Right alongside the question "what do I eat?" is the question "what don't I eat?" Chief among the foods that I avoid would be sugars at almost all cost; I try to eat very little sugar. I shoot for less than 20 grams of fructose per day if I can help it. I drink no fruit juices; if I'm going to consume fruit it is going to be after exercise or training, and it will usually be fruits that are more in the lower-glycemic index--berries, citrus, apples, or pears. I also try to minimize consumption of grains of any type, but especially wheat and ryes and cereals. This is big for me. People ask me all the time "Are you gluten-free?" and I say, "Well, I'm gluten-free in the sense that I try not to eat gluten, but I actually try not to eat any grains." The big elephant in the room with the gluten-free movement, is that most people are substituting some sort of a bread product with a gluten-free packaged alternative. That leads to the next thing that I don't eat which is that I don't eat much packaged food or processed food at all, ideally none.
When it comes to nutrition, very much like training, or fitness, or life, once you get moving with it it becomes easier to stay on the wagon. It's just getting the wagon started that's hard. I feel that you're better off being really strict six days out of seven and having one seventh day when you can cheat and let your hair down. I think that's a better way to go about it than to always give yourself little outs day to day. I think it's the consistency of eating well, and eating great food, and nourishing yourself that really promotes health and optimizes your daily performance, not just of an athletic nature but mentally and emotionally. I think we can get away with one cheat day out of seven, especially if it keeps you going strong the rest of the week (a strategy I learned from Mauro Di Pasquale and Tim Ferriss).

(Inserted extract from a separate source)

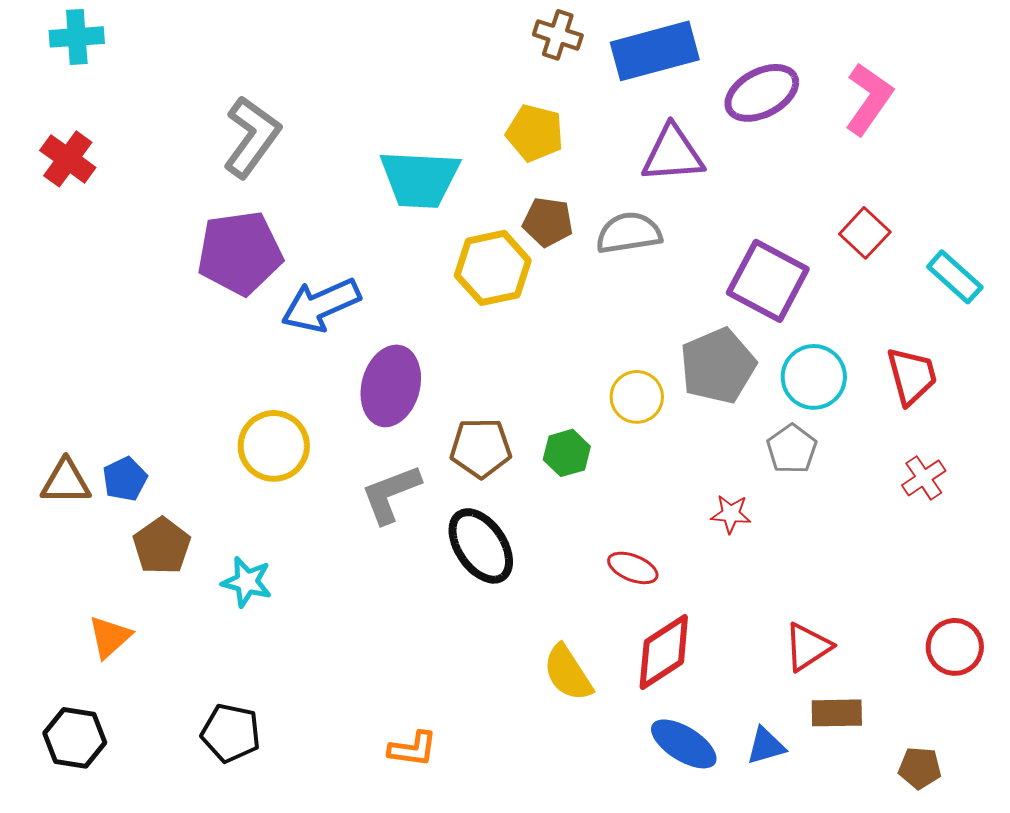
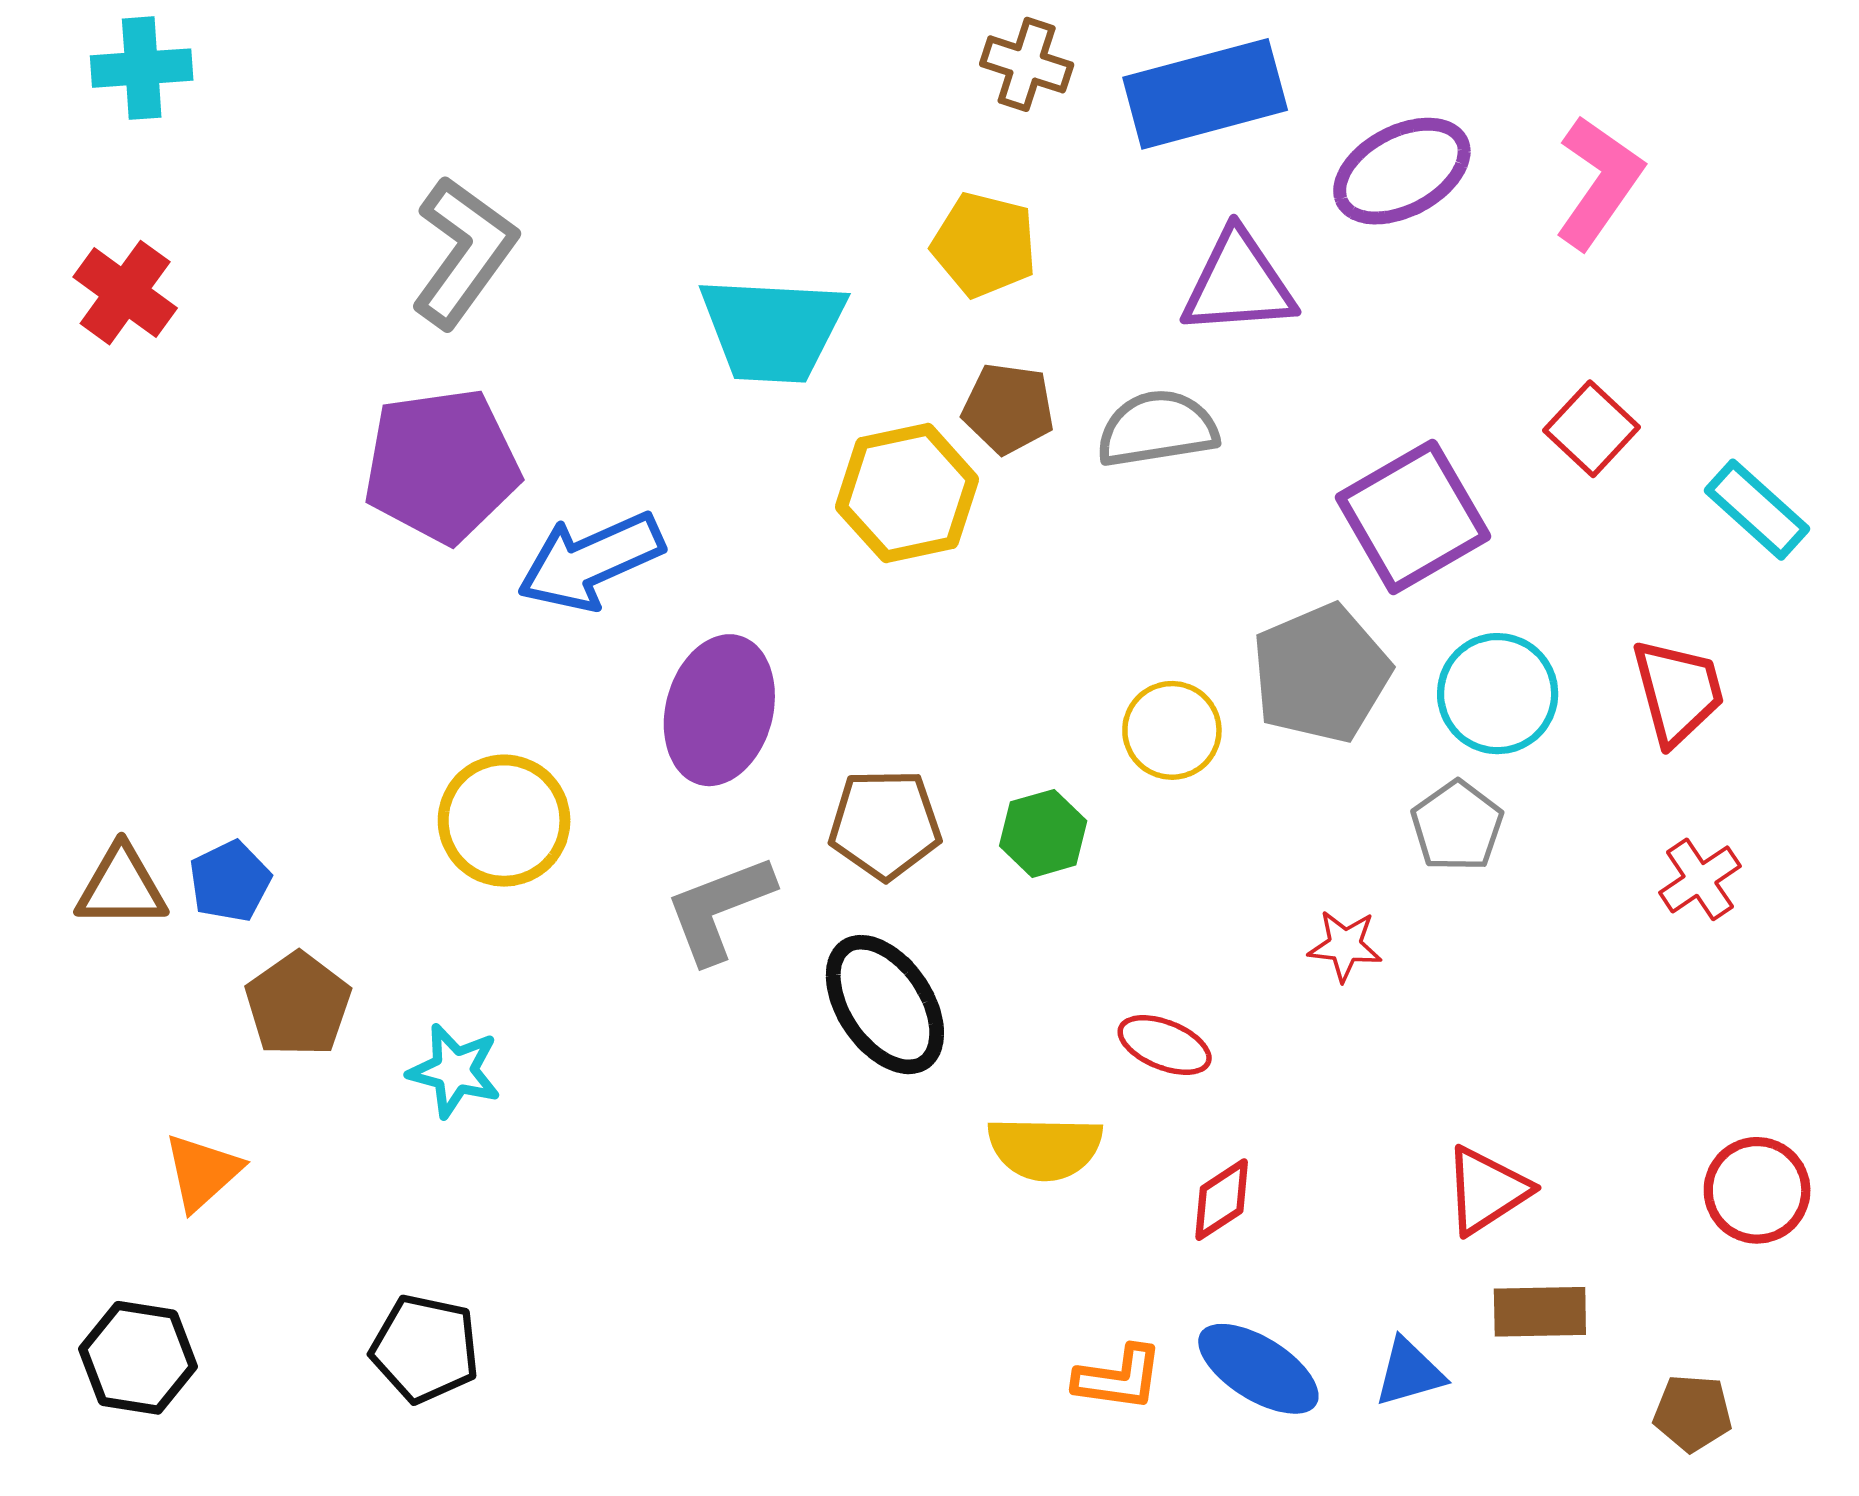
purple square: (768, 281) -> (1413, 517), turned 32
red diamond: (664, 652) -> (1222, 1200), size x0.6
yellow semicircle: (568, 673) -> (1045, 1148), moved, turned -56
orange L-shape: (413, 749) -> (1119, 1378), moved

That's a pretty basic summary of what I do and don't eat. I like to drink red wine; I like to have a dessert once in awhile. I like to have a stack of blueberry pancakes with real maple syrup every so often. I live my life and I don't really have regrets about what I eat. I never worry about what I'm missing out on, because I'm always full and I'm always feeling good. I think the better and the cleaner we eat, the more fired up and motivated we feel in the day, the more ready to tackle obstacles and make the right choices. It's one big positive cycle, of nutrition and health.